I bought a giant bulk container of shelled, unsalted peanuts (they are not grown locally) at Wegmans--(where they stock local eggs, dairy, and produce when it's in season!).

I put maybe a sixth of it (a few cups) in my food processor with a little bit of olive oil, a sprinkly of salt, a drizzle of honey, and blended until it was smooth.

Done. Seriously.

Why do people buy peanut butter? It took me not 5 minutes to make a 12 oz. jar full of peanut butter. And I will make several more jars with less than $5 worth of peanuts. And it tastes fabulous.

It has the texture of "all natural" peanut butter--a little grainier than conventional kinds--which I enjoy. The honey is a natural preservative, so I figure it will last at least a few weeks to a few months in the fridge.

Food "Rules"

I live with my boyfriend in a tiny apartment in the moderately sized city of Rochester in upstate NY. We decided, upon moving here, to be more conscious eaters. This means, for us, that we follow some rules when it comes to selecting our food and eating it. They aren't always strictly enforced (at the moment), and are subject to change. We're just dipping our toes in the whole foods, local foods water, so to speak. But here they are:

1. We buy local food whenever we can.

This means we go to farmers' markets in the city and farm stands around the city. This rule is fun and easy in the summer and early fall, but nearly impossible during the long, frigid winter here.

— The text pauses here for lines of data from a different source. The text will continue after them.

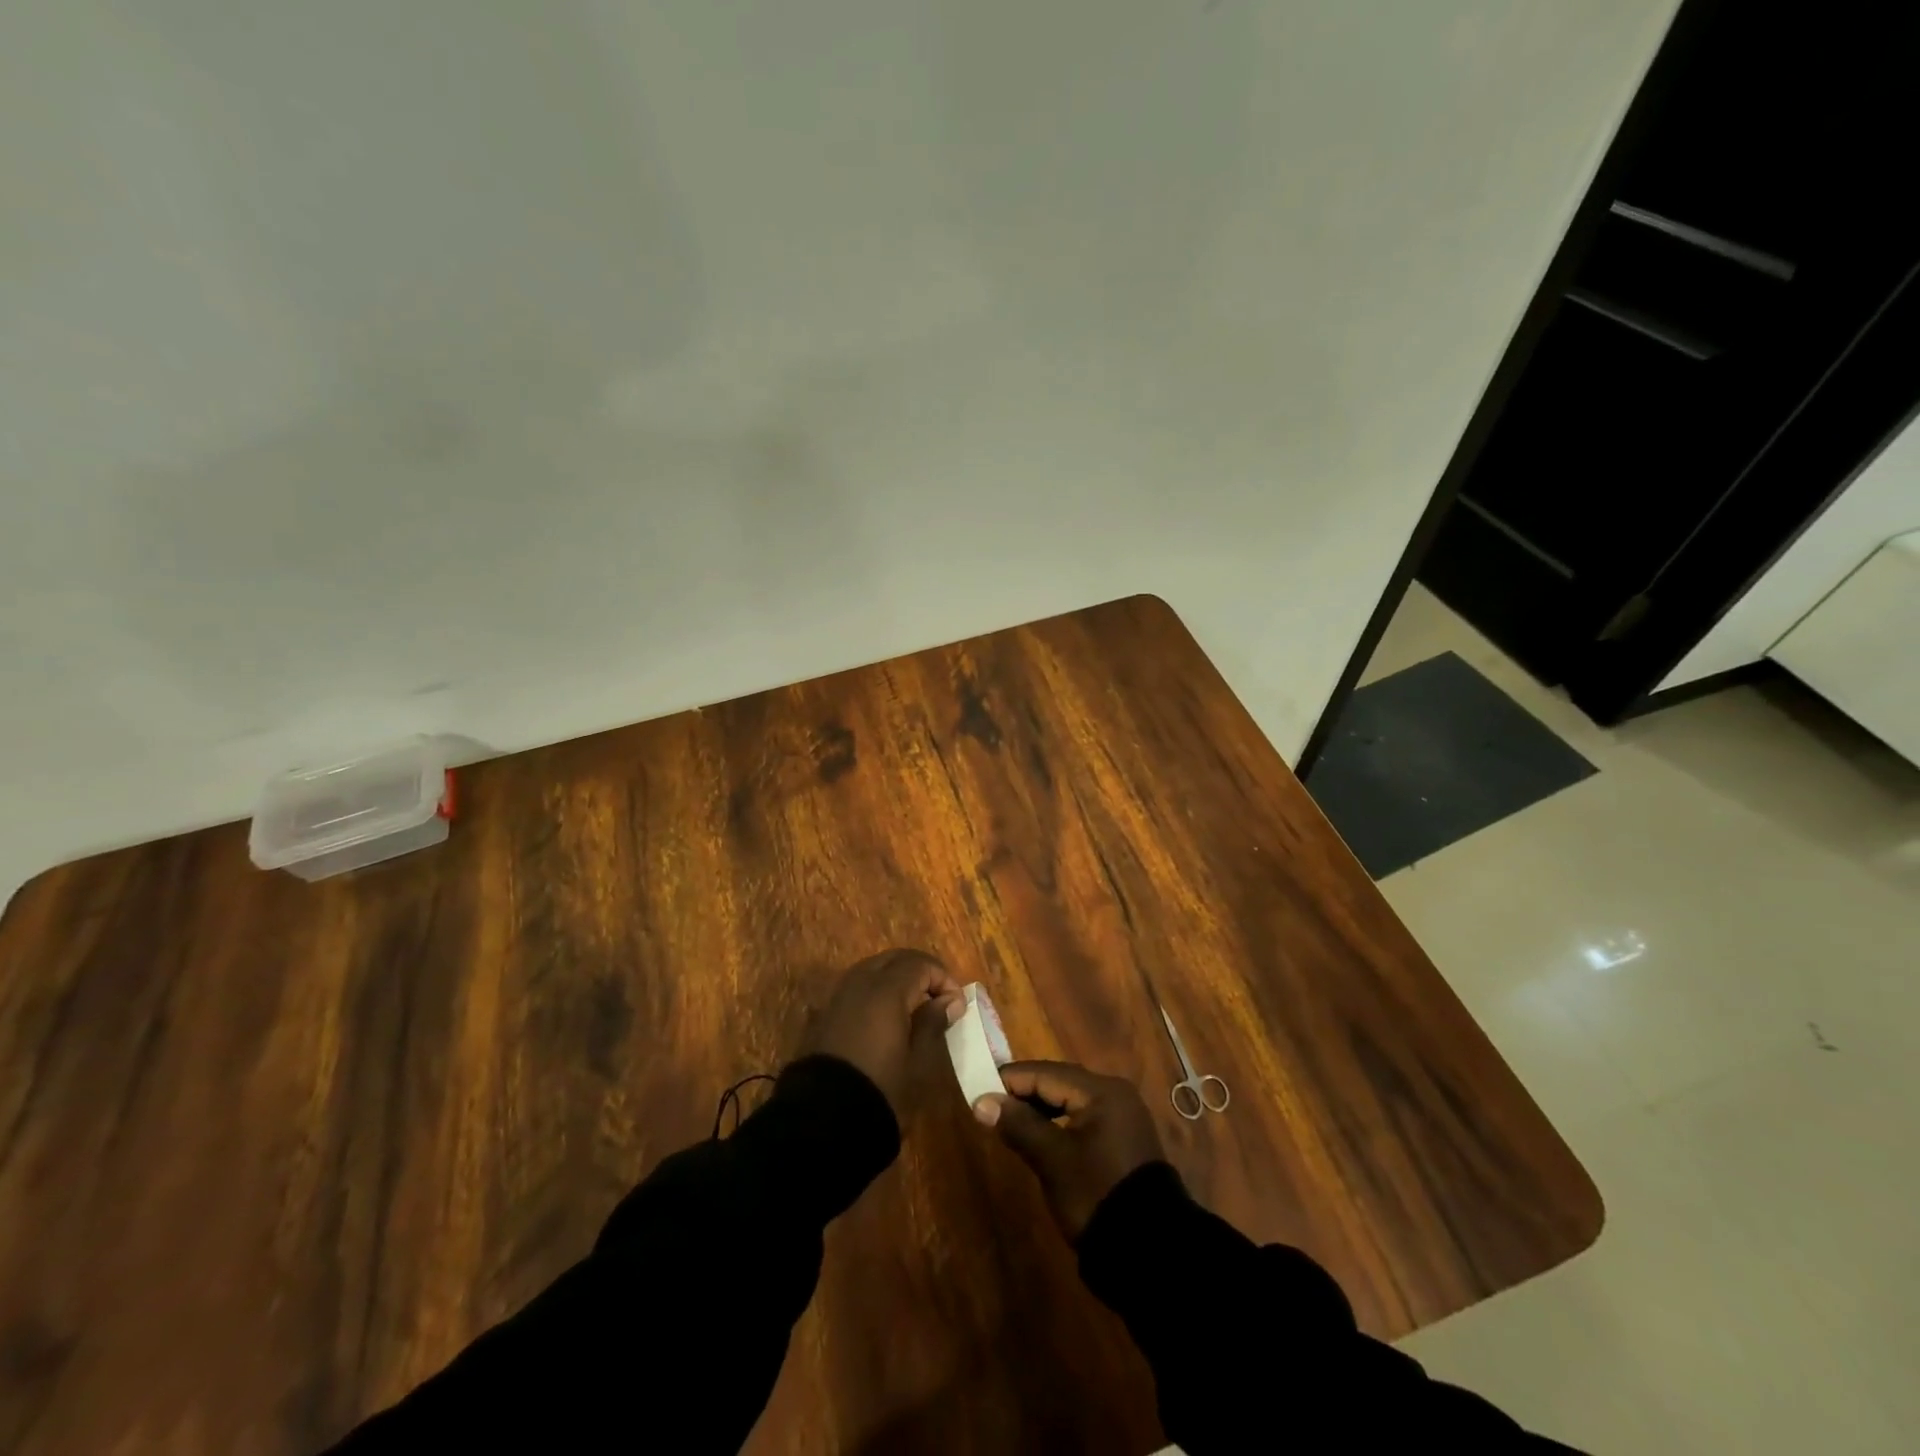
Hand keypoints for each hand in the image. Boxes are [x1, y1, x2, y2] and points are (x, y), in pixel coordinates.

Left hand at [803, 950, 961, 1116]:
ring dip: (895, 978)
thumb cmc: (881, 1090)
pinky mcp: (823, 1014)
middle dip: (919, 971)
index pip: (920, 964)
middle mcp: (859, 982)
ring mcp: (837, 996)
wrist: (823, 1122)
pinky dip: (874, 991)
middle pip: (894, 959)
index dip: (943, 978)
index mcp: (886, 989)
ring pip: (871, 969)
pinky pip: (854, 988)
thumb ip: (933, 1023)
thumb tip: (949, 1000)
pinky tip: (883, 1017)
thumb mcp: (918, 1061)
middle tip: (938, 997)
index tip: (957, 1005)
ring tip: (913, 1005)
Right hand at [974, 1061, 1164, 1239]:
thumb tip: (981, 1102)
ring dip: (1039, 1109)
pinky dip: (1058, 1123)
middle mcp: (1114, 1093)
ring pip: (1070, 1100)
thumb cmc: (1096, 1194)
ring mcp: (1121, 1117)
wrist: (1150, 1251)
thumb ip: (1018, 1125)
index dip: (1010, 1080)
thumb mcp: (1053, 1159)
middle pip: (1059, 1082)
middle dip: (1024, 1093)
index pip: (1045, 1073)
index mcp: (1101, 1090)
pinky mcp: (1121, 1139)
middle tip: (990, 1107)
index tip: (978, 1090)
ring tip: (1009, 1122)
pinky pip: (1082, 1118)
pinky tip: (1040, 1137)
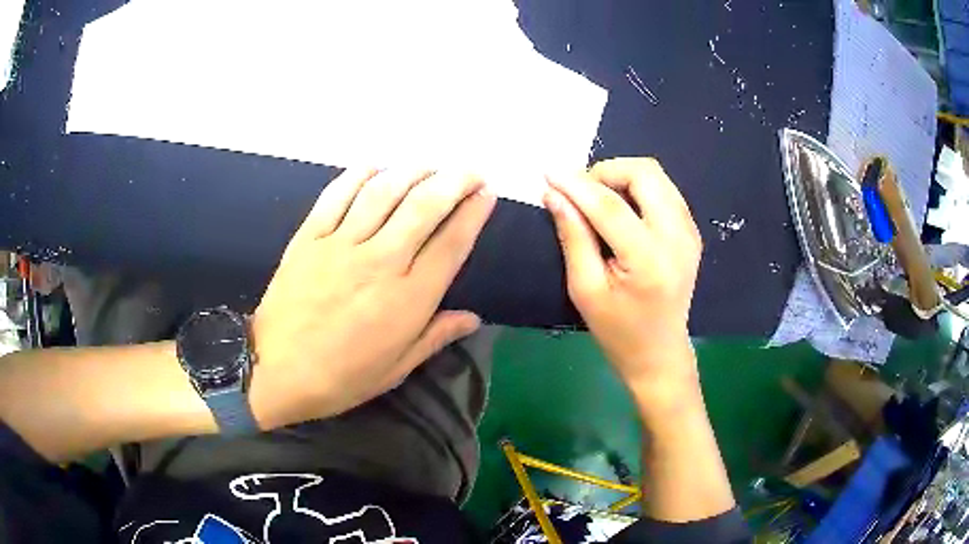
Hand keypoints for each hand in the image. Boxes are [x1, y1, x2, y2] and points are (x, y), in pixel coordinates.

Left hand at [250, 169, 495, 428]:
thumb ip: (435, 336)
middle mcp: (379, 262)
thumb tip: (473, 318)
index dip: (473, 213)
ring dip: (413, 172)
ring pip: (384, 193)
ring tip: (430, 166)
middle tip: (470, 171)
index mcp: (406, 299)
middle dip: (454, 181)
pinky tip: (376, 167)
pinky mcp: (309, 237)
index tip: (486, 194)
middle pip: (424, 207)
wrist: (275, 371)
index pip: (451, 243)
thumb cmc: (340, 378)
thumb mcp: (396, 369)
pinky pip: (336, 195)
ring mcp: (340, 244)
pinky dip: (359, 175)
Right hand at [544, 158, 701, 395]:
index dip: (576, 184)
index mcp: (648, 260)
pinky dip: (638, 188)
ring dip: (622, 176)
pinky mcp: (692, 230)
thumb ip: (573, 237)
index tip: (548, 173)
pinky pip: (664, 190)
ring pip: (656, 175)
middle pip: (644, 173)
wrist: (659, 352)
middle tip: (581, 192)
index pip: (610, 206)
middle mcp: (677, 237)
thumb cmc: (617, 330)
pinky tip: (621, 209)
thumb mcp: (585, 289)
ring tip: (597, 199)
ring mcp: (689, 231)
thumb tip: (554, 194)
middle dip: (606, 171)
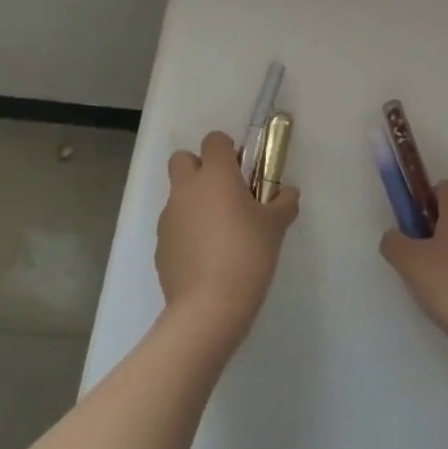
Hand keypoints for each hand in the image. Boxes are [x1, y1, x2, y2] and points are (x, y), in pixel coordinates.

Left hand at [156, 131, 299, 345]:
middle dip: (200, 169)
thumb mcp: (276, 226)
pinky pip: (174, 227)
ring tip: (219, 234)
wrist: (208, 308)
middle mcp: (187, 188)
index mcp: (216, 174)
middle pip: (183, 159)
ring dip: (194, 203)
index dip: (228, 150)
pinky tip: (206, 259)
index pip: (214, 140)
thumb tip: (287, 192)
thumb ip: (284, 202)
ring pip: (178, 195)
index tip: (243, 172)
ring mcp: (169, 217)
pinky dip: (187, 233)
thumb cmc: (248, 255)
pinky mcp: (160, 246)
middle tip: (224, 194)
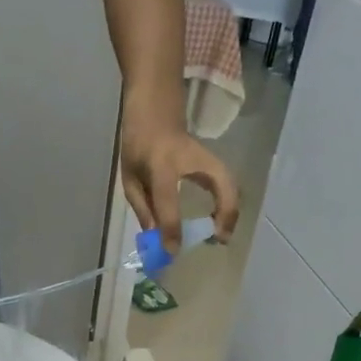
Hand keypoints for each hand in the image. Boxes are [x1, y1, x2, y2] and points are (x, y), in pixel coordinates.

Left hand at [121, 124, 242, 253]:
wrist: (153, 108)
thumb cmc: (137, 143)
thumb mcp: (130, 177)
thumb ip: (143, 208)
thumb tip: (158, 238)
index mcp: (160, 165)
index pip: (168, 200)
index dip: (171, 228)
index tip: (174, 251)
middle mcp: (189, 159)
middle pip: (220, 183)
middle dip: (225, 213)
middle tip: (218, 239)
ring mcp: (206, 156)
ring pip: (230, 182)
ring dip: (231, 211)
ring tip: (221, 234)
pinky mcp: (212, 159)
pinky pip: (227, 183)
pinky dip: (229, 204)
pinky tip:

2. If it comes in a package, we don't buy it.

In other words, we buy whole foods, not pre-processed, pre-packaged foods. We'd rather do the processing of foods--cooking, blending, mixing, preserving--ourselves, and control what gets done to and added to what we eat.

3. We buy organically grown food if it meets our first two rules.

The first two rules are more important than the third. We would rather buy from a farmer down the road who can't afford organic certification than from a certified corporately run agri-business in California. It is important, if it's available locally, to eat food that's grown sustainably and animal products without antibiotics and growth hormone.

Exceptions to the Rules

We are okay with buying items from far away that can't be or aren't produced locally--and can't be replaced by something that is. These items (for now) include coffee, tea, chocolate, flour, sugar (though we replace with honey when possible), various spices, rice, and olive oil.

When winter arrives we will have to buy non-local produce. We have not had the resources this harvest season to preserve, freeze, or dry the amount of produce we'll need for the winter. Unless we plan to eat jam and pickles until June.

So, to sum it up, we are in our early twenties, with a limited budget, in a city, in a tiny kitchen, in the soon-to-be frozen tundra of the northeast, and we are doing this! You can do it too!